> WHAT YOU WILL DO
Reply with nothing but how many lines in the entries below include "required".
§
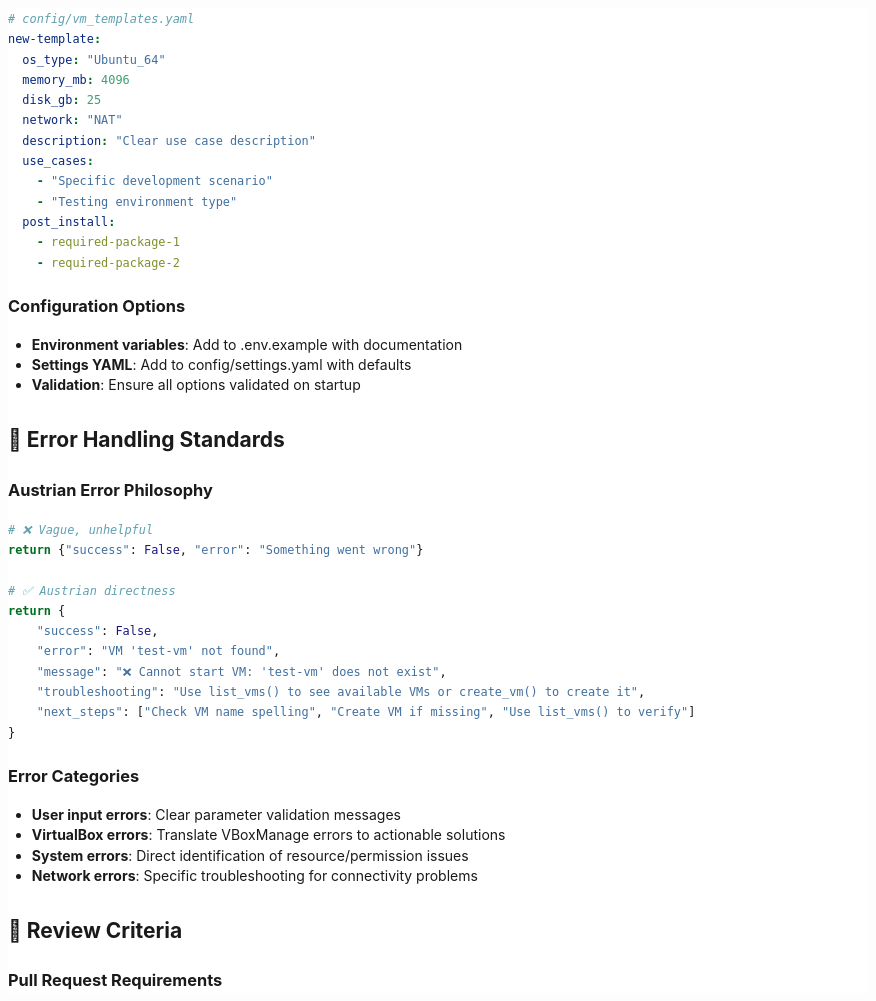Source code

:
 ```yaml
# config/vm_templates.yaml
new-template:
  os_type: "Ubuntu_64"
  memory_mb: 4096
  disk_gb: 25
  network: "NAT"
  description: "Clear use case description"
  use_cases:
    - "Specific development scenario"
    - "Testing environment type"
  post_install:
    - required-package-1
    - required-package-2
```

### Configuration Options

- **Environment variables**: Add to .env.example with documentation
- **Settings YAML**: Add to config/settings.yaml with defaults
- **Validation**: Ensure all options validated on startup

## 🚨 Error Handling Standards

### Austrian Error Philosophy

```python
# ❌ Vague, unhelpful
return {"success": False, "error": "Something went wrong"}

# ✅ Austrian directness
return {
    "success": False,
    "error": "VM 'test-vm' not found",
    "message": "❌ Cannot start VM: 'test-vm' does not exist",
    "troubleshooting": "Use list_vms() to see available VMs or create_vm() to create it",
    "next_steps": ["Check VM name spelling", "Create VM if missing", "Use list_vms() to verify"]
}
```

### Error Categories

- **User input errors**: Clear parameter validation messages
- **VirtualBox errors**: Translate VBoxManage errors to actionable solutions
- **System errors**: Direct identification of resource/permission issues
- **Network errors**: Specific troubleshooting for connectivity problems

## 🎯 Review Criteria

### Pull Request Requirements
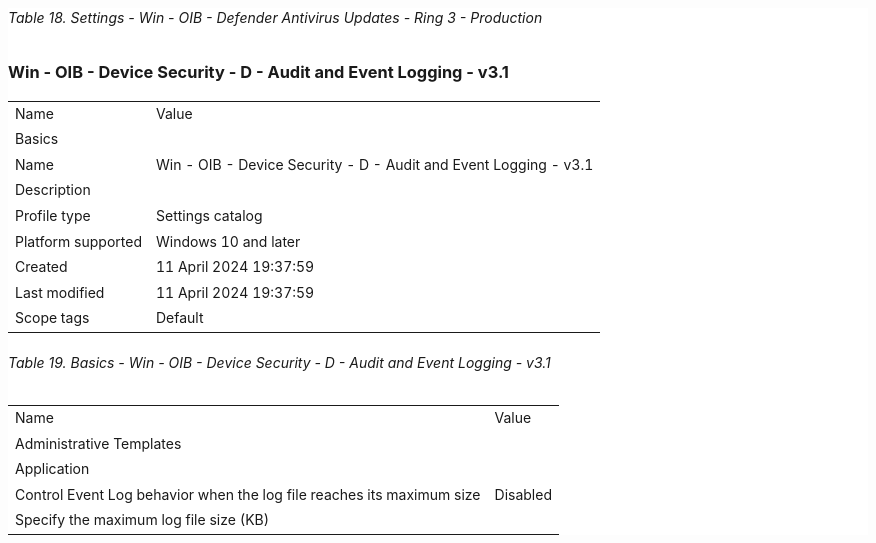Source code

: ###### Table 18. Settings - Win - OIB - Defender Antivirus Updates - Ring 3 - Production


<h3 id="section-12">Win - OIB - Device Security - D - Audit and Event Logging - v3.1</h3>

<table class='table-settings'>
<tr class='table-header1'>
<td>Name</td>
<td>Value</td>
</tr>
<tr>
<td colspan="2" class='category-level1'>Basics</td>
</tr>
<tr class=''>
<td class='property-column1'>Name</td>
<td class='property-column2'>Win - OIB - Device Security - D - Audit and Event Logging - v3.1</td>
</tr>
<tr class=''>
<td class='property-column1'>Description</td>
<td class='property-column2'></td>
</tr>
<tr class=''>
<td class='property-column1'>Profile type</td>
<td class='property-column2'>Settings catalog</td>
</tr>
<tr class=''>
<td class='property-column1'>Platform supported</td>
<td class='property-column2'>Windows 10 and later</td>
</tr>
<tr class=''>
<td class='property-column1'>Created</td>
<td class='property-column2'>11 April 2024 19:37:59</td>
</tr>
<tr class=''>
<td class='property-column1'>Last modified</td>
<td class='property-column2'>11 April 2024 19:37:59</td>
</tr>
<tr class=''>
<td class='property-column1'>Scope tags</td>
<td class='property-column2'>Default</td>
</tr>
</table>

###### Table 19. Basics - Win - OIB - Device Security - D - Audit and Event Logging - v3.1


<table class='table-settings'>
<tr class='table-header1'>
<td>Name</td>
<td>Value</td>
</tr>
<tr>
<td colspan="2" class='category-level1'>Administrative Templates</td>
</tr>
<tr>
<td colspan="2" class='category-level2'>Application</td>
</tr>
<tr class=''>
<td class='property-column1'>Control Event Log behavior when the log file reaches its maximum size</td>
<td class='property-column2'>Disabled</td>
</tr>
<tr class=''>
<td class='property-column1'>Specify the maximum log file size (KB)</td>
§
> TASK ANSWER
2